The protagonists live in San Francisco and have evolved in the direction of Ecotopia, reverting to a sustainable economy, using wind power, local agriculture, and the like.
When the city is threatened by an army marching from the South, food becomes central to the non-violent philosophy and practice of the inhabitants as they grapple with how to respond to the possibility of violent attack.
[2] This invitation, and the possibility of never going hungry, is almost incomprehensible to the soldiers who have been stripped of their given names and reduced to numbers, survive on small amounts of poor-quality food, and many have never seen running water.

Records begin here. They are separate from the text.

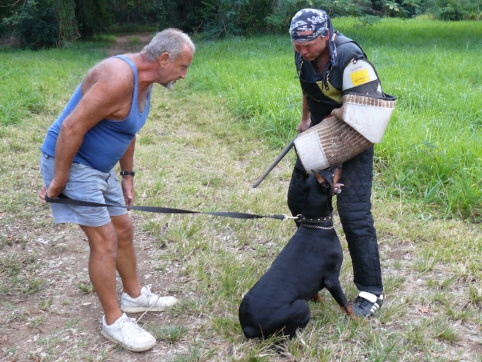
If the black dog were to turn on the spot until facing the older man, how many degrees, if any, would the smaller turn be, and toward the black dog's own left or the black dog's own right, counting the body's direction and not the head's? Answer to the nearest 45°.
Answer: approximately 135° to the black dog's own left

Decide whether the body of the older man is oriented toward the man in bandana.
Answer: yes

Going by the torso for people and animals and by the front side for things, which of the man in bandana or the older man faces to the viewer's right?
the older man

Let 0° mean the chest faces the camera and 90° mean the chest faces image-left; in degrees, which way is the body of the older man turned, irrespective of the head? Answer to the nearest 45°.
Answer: approximately 270°

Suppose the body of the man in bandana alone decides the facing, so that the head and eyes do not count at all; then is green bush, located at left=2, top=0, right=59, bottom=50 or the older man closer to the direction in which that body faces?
the older man

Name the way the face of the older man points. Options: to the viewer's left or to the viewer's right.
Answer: to the viewer's right

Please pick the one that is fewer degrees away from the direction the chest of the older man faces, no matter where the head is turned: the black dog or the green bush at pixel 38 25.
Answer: the black dog

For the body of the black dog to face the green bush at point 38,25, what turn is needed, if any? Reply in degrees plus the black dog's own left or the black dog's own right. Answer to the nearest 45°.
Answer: approximately 90° to the black dog's own left

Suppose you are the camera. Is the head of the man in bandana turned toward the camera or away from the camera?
toward the camera

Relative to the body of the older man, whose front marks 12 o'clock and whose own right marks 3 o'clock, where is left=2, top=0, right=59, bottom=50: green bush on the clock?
The green bush is roughly at 9 o'clock from the older man.

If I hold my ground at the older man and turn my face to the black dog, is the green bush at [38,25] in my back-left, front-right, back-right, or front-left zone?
back-left

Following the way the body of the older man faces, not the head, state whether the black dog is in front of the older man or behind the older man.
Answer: in front

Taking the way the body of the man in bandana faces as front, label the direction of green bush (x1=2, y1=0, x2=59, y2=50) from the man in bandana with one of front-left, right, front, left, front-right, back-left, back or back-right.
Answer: right

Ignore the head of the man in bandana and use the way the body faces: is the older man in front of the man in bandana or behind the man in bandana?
in front

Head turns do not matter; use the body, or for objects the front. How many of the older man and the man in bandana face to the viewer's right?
1
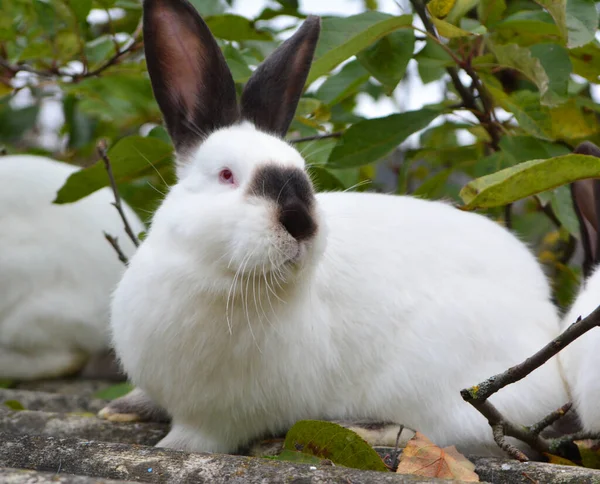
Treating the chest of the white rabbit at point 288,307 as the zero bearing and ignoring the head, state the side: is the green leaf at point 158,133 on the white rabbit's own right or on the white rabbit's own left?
on the white rabbit's own right

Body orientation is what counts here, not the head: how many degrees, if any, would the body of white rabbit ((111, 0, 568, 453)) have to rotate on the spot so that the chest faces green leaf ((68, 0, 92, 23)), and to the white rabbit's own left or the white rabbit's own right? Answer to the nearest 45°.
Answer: approximately 90° to the white rabbit's own right

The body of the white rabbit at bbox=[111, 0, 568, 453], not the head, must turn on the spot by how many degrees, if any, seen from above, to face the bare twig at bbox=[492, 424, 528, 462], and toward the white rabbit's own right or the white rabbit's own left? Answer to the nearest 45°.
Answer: approximately 90° to the white rabbit's own left

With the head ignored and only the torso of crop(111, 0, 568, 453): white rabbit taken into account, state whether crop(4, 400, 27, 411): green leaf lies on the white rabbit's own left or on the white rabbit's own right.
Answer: on the white rabbit's own right

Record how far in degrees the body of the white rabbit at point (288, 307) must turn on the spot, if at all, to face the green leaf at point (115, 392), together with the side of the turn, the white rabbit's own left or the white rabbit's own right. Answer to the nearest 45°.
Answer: approximately 90° to the white rabbit's own right

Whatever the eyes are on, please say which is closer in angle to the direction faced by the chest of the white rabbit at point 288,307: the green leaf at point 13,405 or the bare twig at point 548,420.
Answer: the green leaf

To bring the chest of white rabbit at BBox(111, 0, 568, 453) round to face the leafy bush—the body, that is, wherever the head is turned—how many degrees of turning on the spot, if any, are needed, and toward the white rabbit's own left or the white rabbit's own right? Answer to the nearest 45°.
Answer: approximately 135° to the white rabbit's own right

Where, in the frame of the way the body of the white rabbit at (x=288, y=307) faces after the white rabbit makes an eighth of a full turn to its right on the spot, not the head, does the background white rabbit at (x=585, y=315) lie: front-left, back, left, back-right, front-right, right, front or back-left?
back

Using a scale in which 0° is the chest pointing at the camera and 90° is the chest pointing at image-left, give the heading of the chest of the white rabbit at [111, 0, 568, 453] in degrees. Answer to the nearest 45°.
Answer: approximately 45°
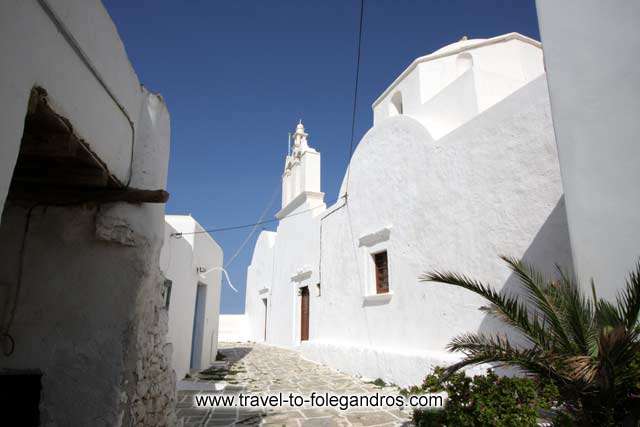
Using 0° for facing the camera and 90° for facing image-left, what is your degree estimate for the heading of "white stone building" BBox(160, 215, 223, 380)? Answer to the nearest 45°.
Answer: approximately 315°

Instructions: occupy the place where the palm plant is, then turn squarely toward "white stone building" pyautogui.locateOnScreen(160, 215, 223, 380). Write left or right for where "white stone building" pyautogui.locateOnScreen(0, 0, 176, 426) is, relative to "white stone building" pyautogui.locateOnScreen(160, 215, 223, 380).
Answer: left

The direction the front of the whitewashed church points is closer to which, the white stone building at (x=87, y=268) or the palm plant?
the white stone building

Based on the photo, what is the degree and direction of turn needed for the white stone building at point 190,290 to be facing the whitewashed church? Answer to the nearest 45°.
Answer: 0° — it already faces it

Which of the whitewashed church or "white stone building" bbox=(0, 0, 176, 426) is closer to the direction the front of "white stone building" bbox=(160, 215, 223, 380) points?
the whitewashed church

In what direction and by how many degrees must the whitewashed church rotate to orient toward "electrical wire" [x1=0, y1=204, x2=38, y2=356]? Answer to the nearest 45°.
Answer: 0° — it already faces it

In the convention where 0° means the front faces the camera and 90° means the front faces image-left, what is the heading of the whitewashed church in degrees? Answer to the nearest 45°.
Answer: approximately 45°

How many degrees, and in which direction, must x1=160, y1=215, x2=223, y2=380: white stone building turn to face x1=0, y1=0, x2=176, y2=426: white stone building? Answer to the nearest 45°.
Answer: approximately 45° to its right

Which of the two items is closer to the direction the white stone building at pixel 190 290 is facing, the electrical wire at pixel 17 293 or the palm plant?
the palm plant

[3] Kirkus Reviews described the book as "a big, shaggy, sloppy dog of a fantasy" and added, "Starhawk deserves points for her idealism, but her vision and characterizations are only half-realized here—and further muddied as she goes on far, far too long.
"[4] Publishers Weekly called it a "sometimes clumsy but compelling first novel" by Starhawk: "[she] delivers her message with a heavy hand and several cliches: her besieged utopia echoes the liberal politics and ecofeminism of her nonfiction; her dystopia features the overused SF bugbear of Christian fanaticism.
However, she creates memorable characters—a young midwife, a broken musician, an old Witch-Woman—and skillfully conveys their emotions in gripping, sometimes harrowing scenes set against vivid backdrops.